# Regular expressions 

This task of searching and extracting is so common that Python has a very powerful
library called regular expressions that handles many of these tasks quite elegantly

In [1]:
import re

In [2]:
quote = "I am a Data Analyst. I love data. My goal is to help you learn everything Data."

## Search

In [3]:
re.search('goal', quote)

<re.Match object; span=(37, 41), match='goal'>

In [4]:
re.search('Data', quote).group()

'Data'

## Find 

In [5]:
# Returns a list
re.findall('Data', quote)

['Data', 'Data']

In [6]:
len(re.findall('Data', quote))

2

In [7]:
s = 'A message from csev@umich.edu to cwen@iupui.edu about meeting @2PM'
lst = re.findall('\S+@\S+', s)
print(lst)

['csev@umich.edu', 'cwen@iupui.edu']


The findall() method searches the string in the second argument and returns a
list of all of the strings that look like email addresses. We are using a two-character
sequence that matches a non-whitespace character (\S).

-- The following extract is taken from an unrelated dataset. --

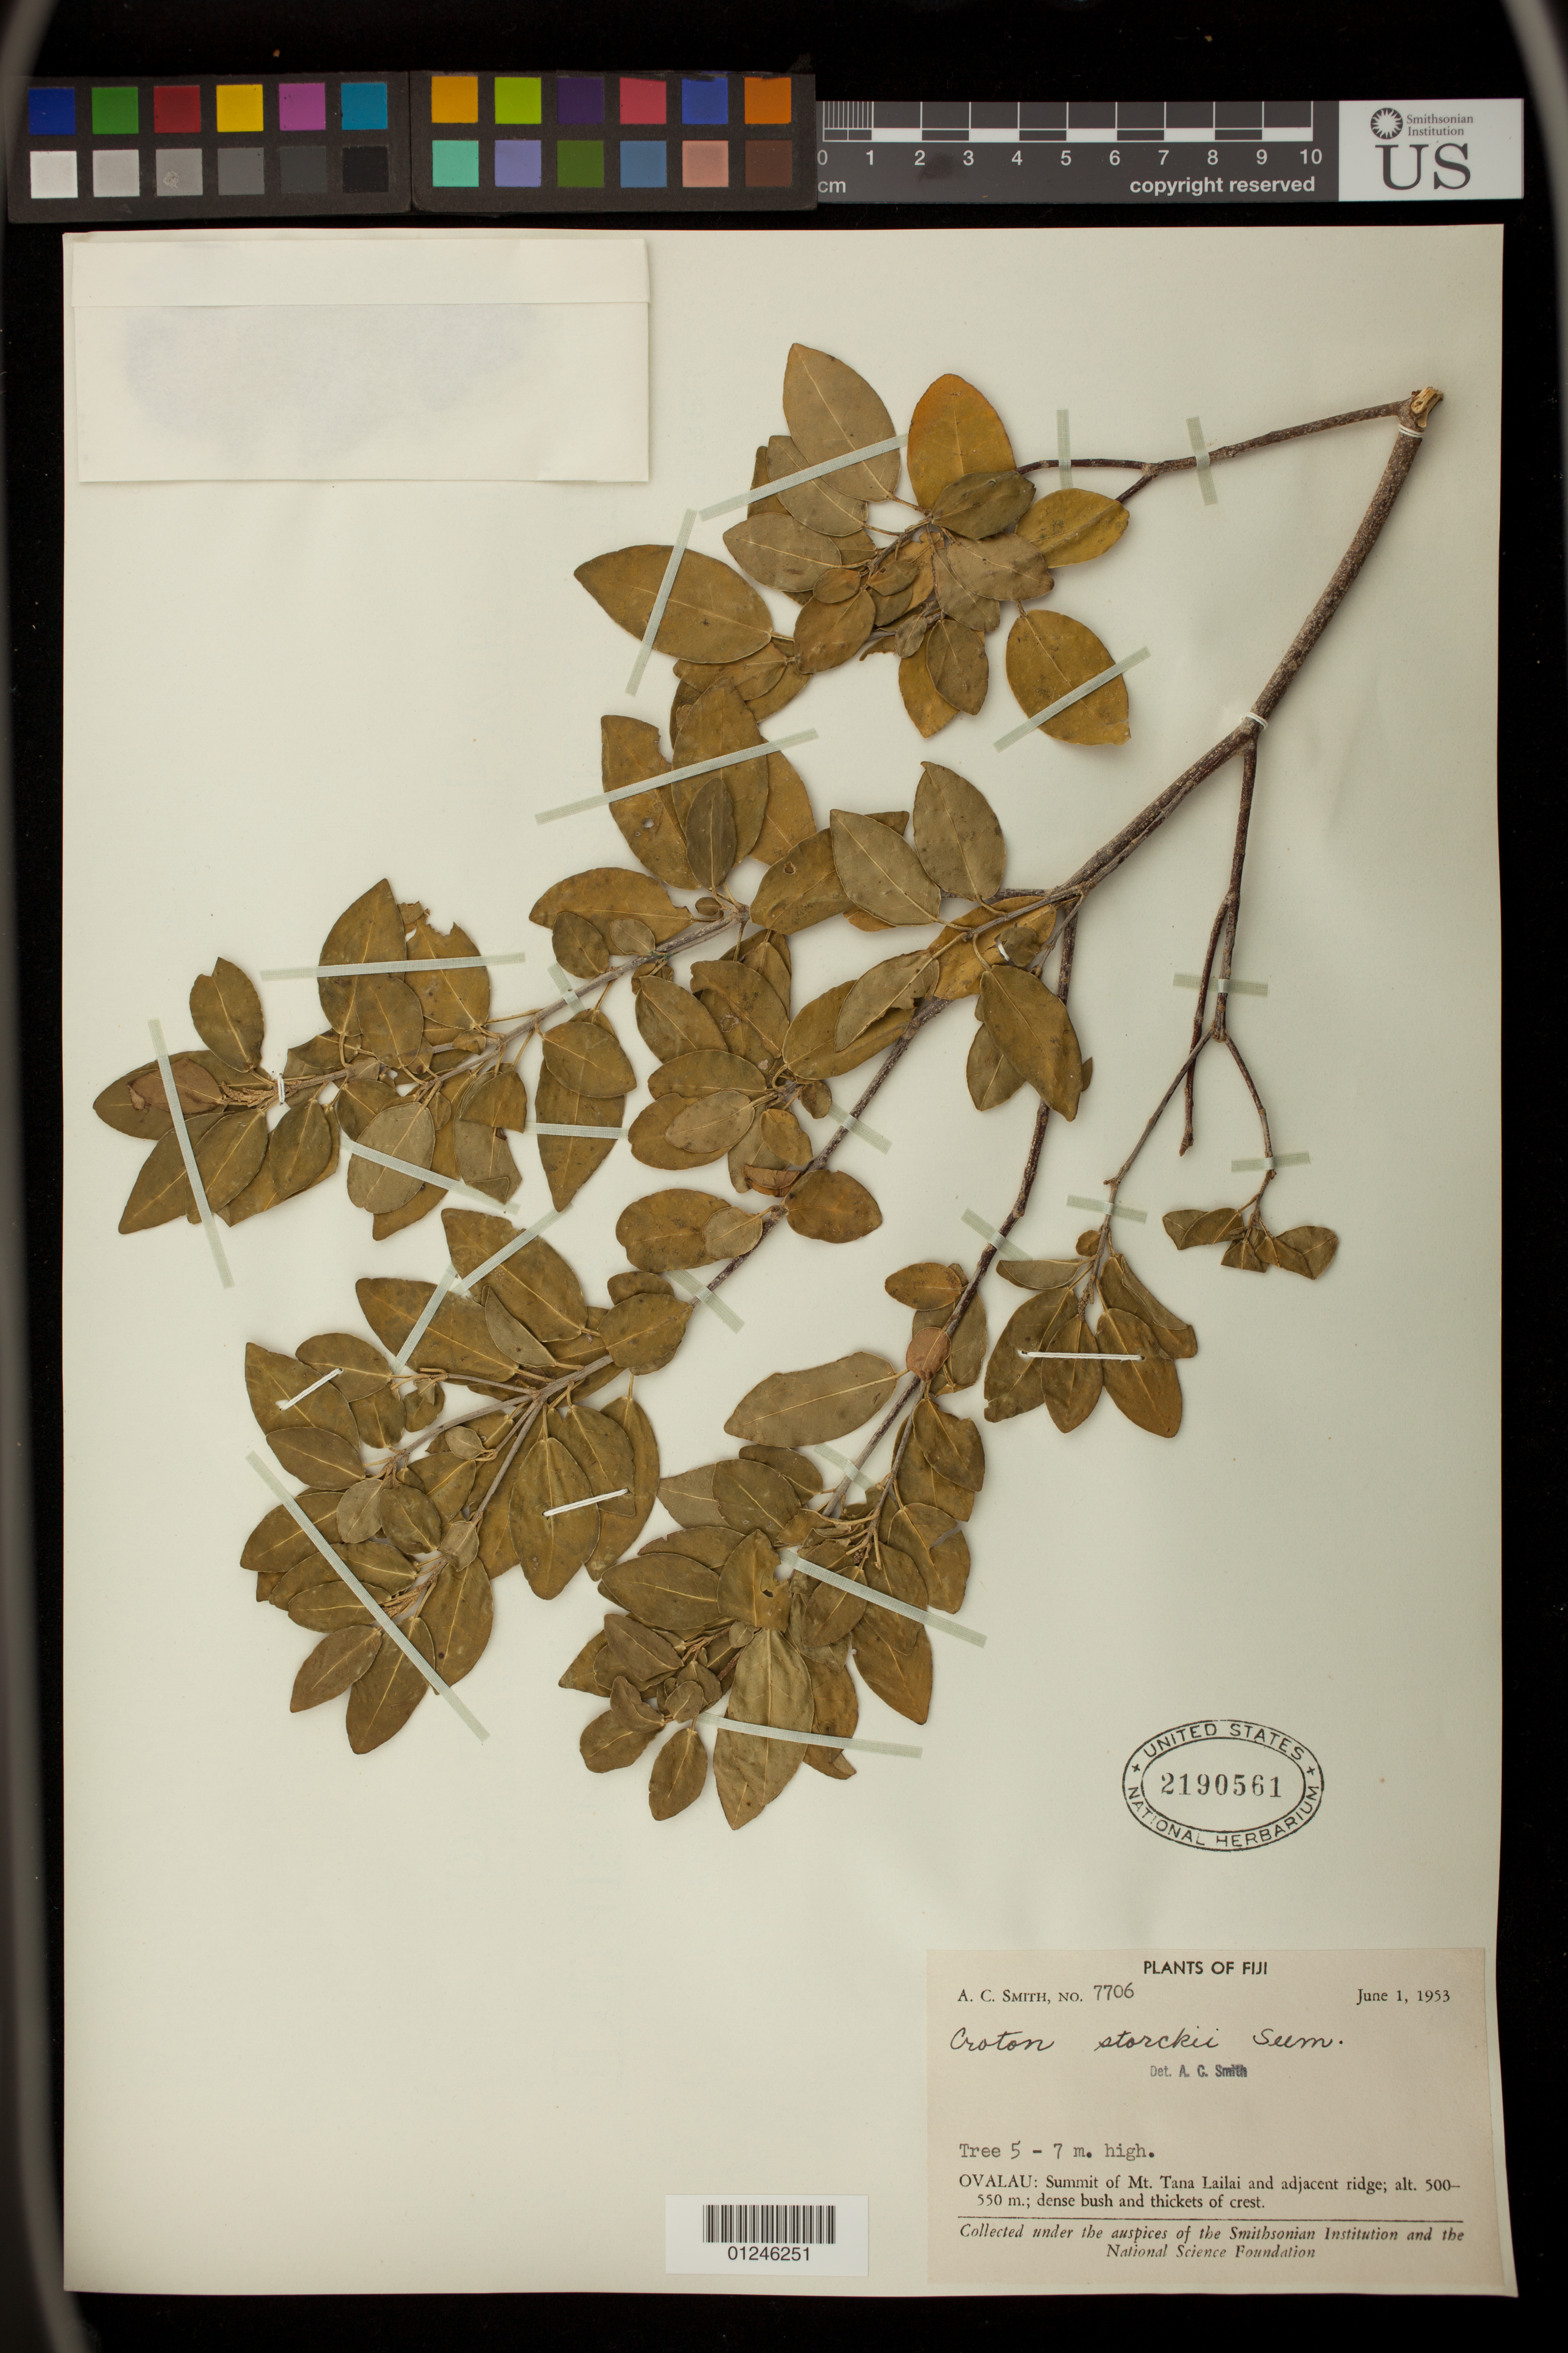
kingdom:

We can indicate that we want to simply match a character by prefixing that character with a backslash.

## Split

In [8]:
re.split('\.', quote)

['I am a Data Analyst',
 ' I love data',
 ' My goal is to help you learn everything Data',
 '']

## Sub 

In [9]:
re.sub('goal', 'task', quote)

'I am a Data Analyst. I love data. My task is to help you learn everything Data.'

In [10]:
re.sub('I', 'You', quote, count=1)

'You am a Data Analyst. I love data. My goal is to help you learn everything Data.'

## Pattern matching 

Search finds from the whole string. Match only finds if the string starts with
that character

In [11]:
# Uppercase match ^ is the start and $ the end 
pattern = re.compile("^[A-Z]+$")

In [12]:
pattern.search('Hello World')

In [13]:
pattern.search('HELLO WORLD')

In [14]:
pattern.search('HELLOWORLD')

<re.Match object; span=(0, 10), match='HELLOWORLD'>

In [15]:
pattern = re.compile("^[a-zA-Z\s]+$")

In [16]:
print(pattern.search('Hello World'))

<re.Match object; span=(0, 11), match='Hello World'>


In [17]:
print(pattern.search('Hello world'))

<re.Match object; span=(0, 11), match='Hello world'>


In [18]:
print(pattern.search('helloworld'))

<re.Match object; span=(0, 10), match='helloworld'>


## Extra methods

- ˆ Matches the beginning of the line.
- $ Matches the end of the line.
- . Matches any character (a wildcard).
- \s Matches a whitespace character.
- \S Matches a non-whitespace character (opposite of \s).
- * Applies to the immediately preceding character and indicates to match zero or more of the preceding character(s).
- *? Applies to the immediately preceding character and indicates to match zero or more of the preceding character(s) in “non-greedy mode”.
- + Applies to the immediately preceding character and indicates to match one ormore of the preceding character(s).
- +? Applies to the immediately preceding character and indicates to match one or more of the preceding character(s) in “non-greedy mode”.
- [aeiou] Matches a single character as long as that character is in the specified set.
In this example, it would match “a”, “e”, “i”, “o”, or “u”, but no other characters.
[a-z0-9] You can specify ranges of characters using the minus sign. This example is a single character that must be a lowercase letter or a digit.
- [ˆA-Za-z] When the first character in the set notation is a caret, it inverts the logic.This example matches a single character that is anything other than an uppercase or lowercase letter.
- ( ) When parentheses are added to a regular expression, they are ignored for the purpose of matching, but allow you to extract a particular subset of the matched string rather than the whole string when using findall()
- \b Matches the empty string, but only at the start or end of a word.
- \B Matches the empty string, but not at the start or end of a word.
- \d Matches any decimal digit; equivalent to the set [0-9].
- \D Matches any non-digit character; equivalent to the set [ˆ0-9].